2. If ports are defined in the App Provider Portal, they will also be added in the Docker Compose file. Already defined ports are still valid. If the same port is defined in the portal and in the Docker Compose file, the configuration in the App Provider Portal takes precedence. For example, if the Docker Compose file states that port 4500 is provided externally as port 4500, but the Portal defines that this port is to be used as 6500, the Docker Compose file will be modified to map port 4500 to 6500 on the host.

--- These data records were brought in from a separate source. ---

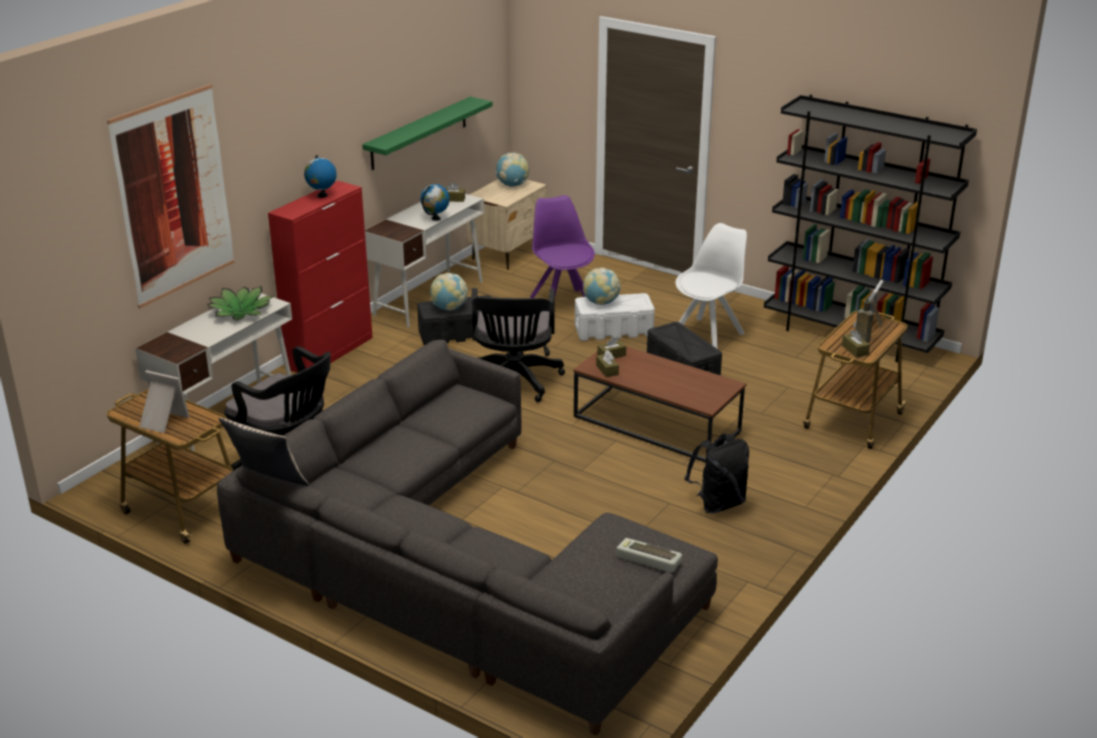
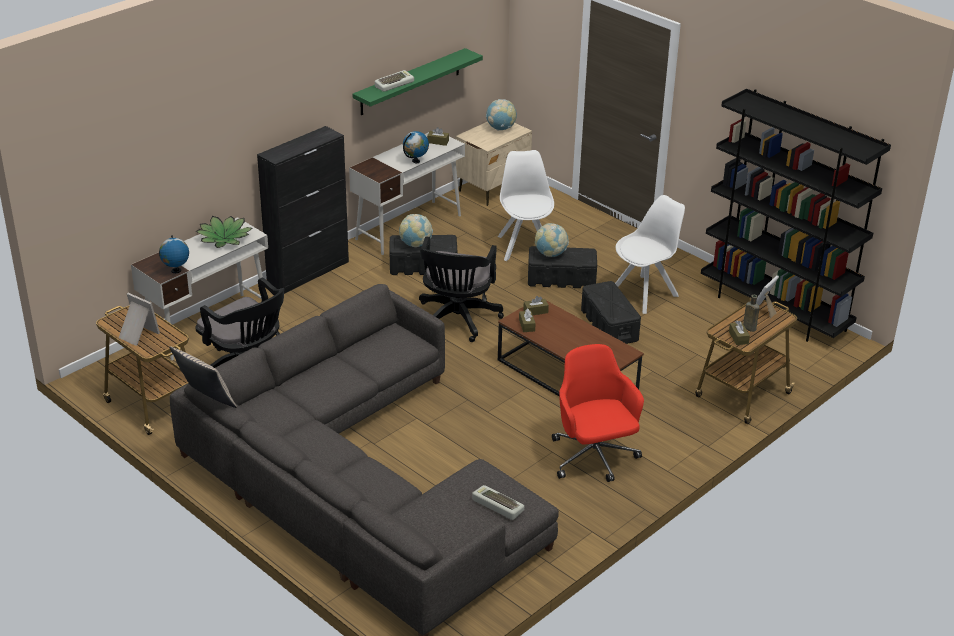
camera: 10 degrees right, 5 degrees up
(174, 196) = (172, 141): picture -> none
(322, 196) = (307, 141): globe -> globe (176, 271)
(330, 352) = (308, 272): red cabinet -> black cabinet
(405, 132) = (394, 84): none -> keyboard
(562, 303) = (524, 246): purple chair -> white chair
(614, 330) = (562, 279): white storage box -> black storage box
(718, 503) = (593, 458): black backpack -> red office chair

3. Another special feature is the specification of the web interface. If the Docker Compose file specifies that port 80 or 443 should be opened to the outside and the app configuration specifies that these ports should be used by the App Center for the web interface, the App Center will specify a port on the fly on the target system and specify it in the Docker Compose file. This is because UCS hosts usually occupy ports 80 and 443 with a web server. The App Center creates an Apache Reverse Proxy configuration so that the app can be reached via a URL of the form https://hostname.domain/appid/.
4. Docker containers like to use environment variables. Docker apps on UCS also make use of this and UCS provides a number of environment variables via the App Center, such as parameters for an LDAP connection. The necessary variables are also written to the Docker Compose file.

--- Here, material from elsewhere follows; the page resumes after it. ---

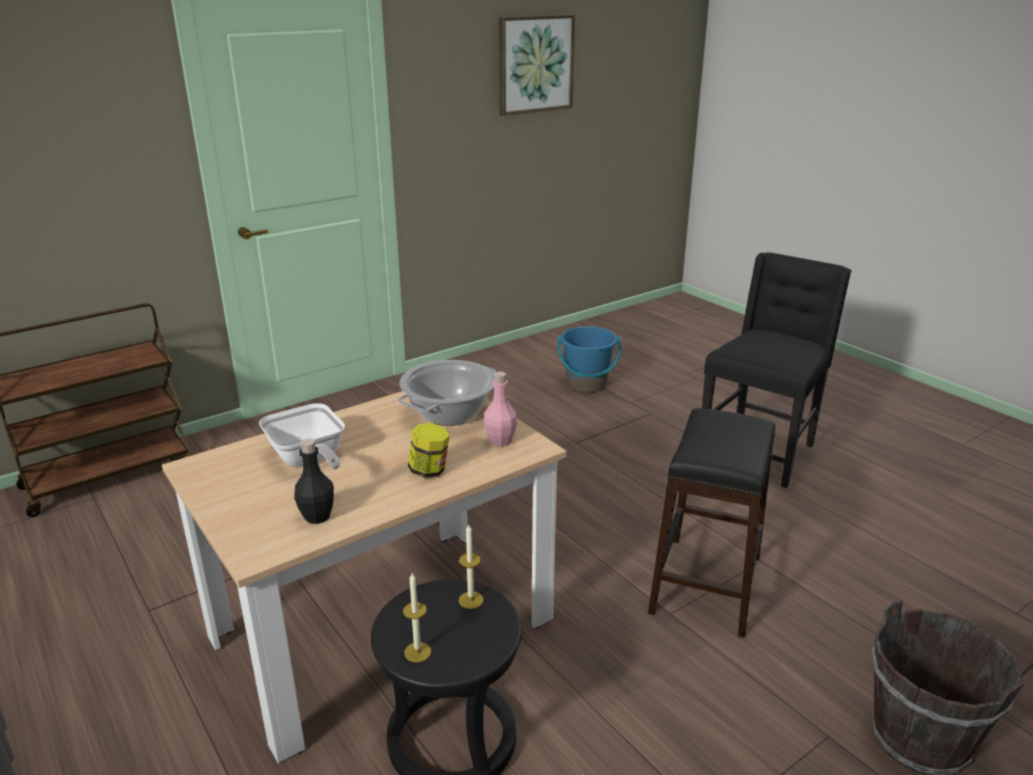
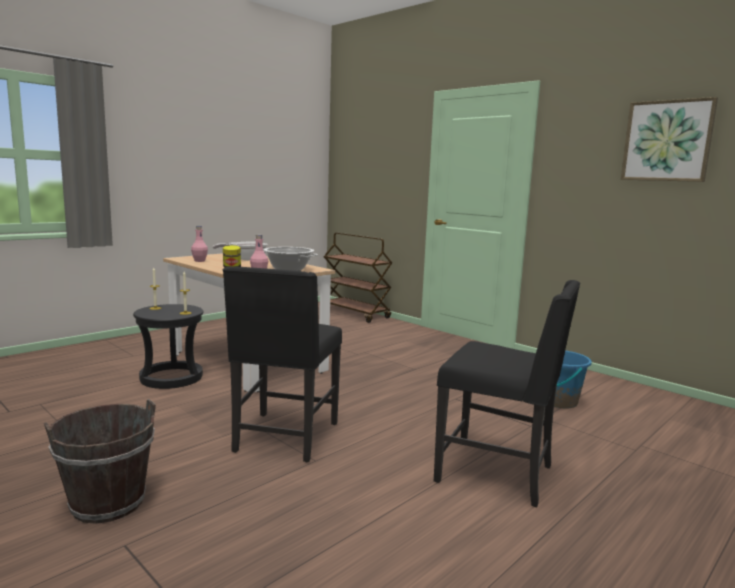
camera: 80 degrees right, 15 degrees down
(317, 516) = (199, 261): black bottle -> pink bottle
(707, 584) = (284, 438): black stool -> black chair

5. Furthermore, in the main service, as in Single Container Apps, all UCR variables defined on UCS are available under /etc/univention/base.conf, as well as the password for the so-called machine account under /etc/machine.secret, via which the main service has authenticated read access to the LDAP directory.

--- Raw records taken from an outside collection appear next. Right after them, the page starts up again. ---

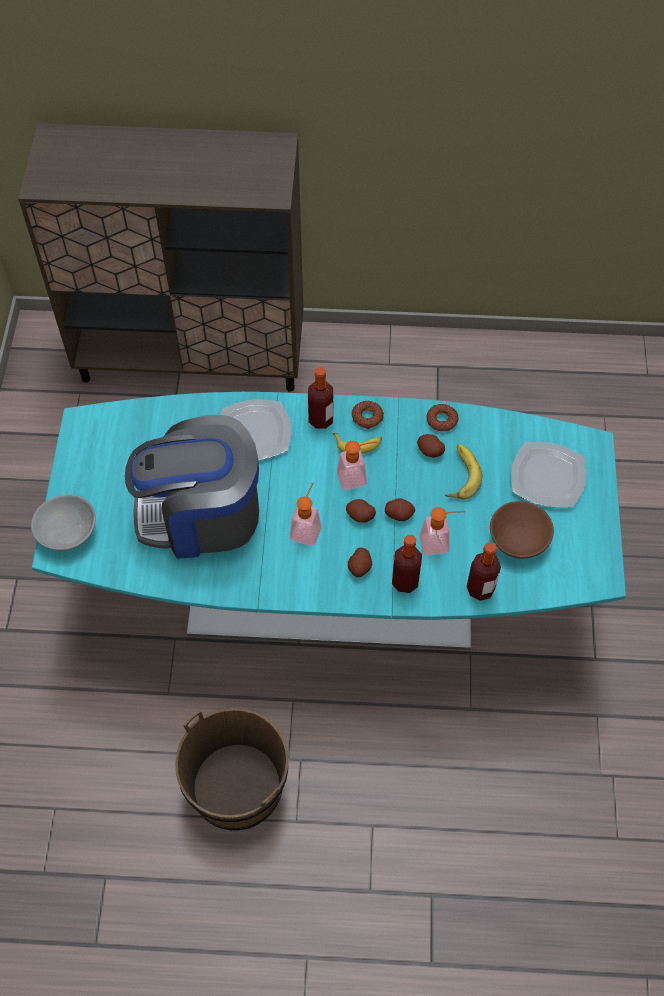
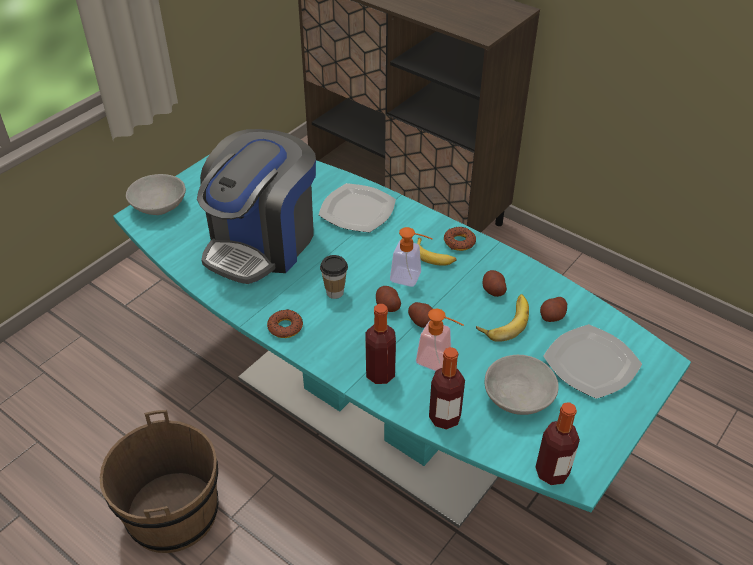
camera: 35 degrees right, 15 degrees down
(201, 515) = (262, 243): coffee machine -> coffee machine turned 90 degrees counterclockwise
(307, 528) = (335, 292): soap dispenser -> cup
(321, 419) = (418, 226): bottle -> bottle (552, 472)
(359, 567) = (351, 342): potato -> potato (552, 316)
(441, 420) = (524, 274): donut -> donut (285, 327)
(518, 539) = (517, 397): brown bowl -> grey bowl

6. When a multi-container app is released, the Docker Compose file is adapted on the server side and the Docker Image information is modified to point to the Docker images in the Univention Docker registry. All Docker images from published apps are copied to the Univention Docker registry to be independent of the Docker infrastructure. This is the only server-side change to the Docker Compose file.

As a result, Docker Compose starts a Docker Compose configuration on the target system that no longer matches 100% of the app vendor’s input. This is necessary because a lot of information must be available at the start of an app for optimal integration. Thus, the apps can adjust to the local environment and preconfigure themselves accordingly, so that users can start immediately. The modified Docker Compose file can be found on the UCS target system under /var/lib/univention-appcenter/apps/$apps/compose/docker-compose.yml.

App providers can now directly start creating their Docker Apps in the App Provider Portal and store the Docker Compose configuration. The documentation will be published within the next days. And the first Multi Container Apps are already on their way and should be published in the App Center within the next weeks.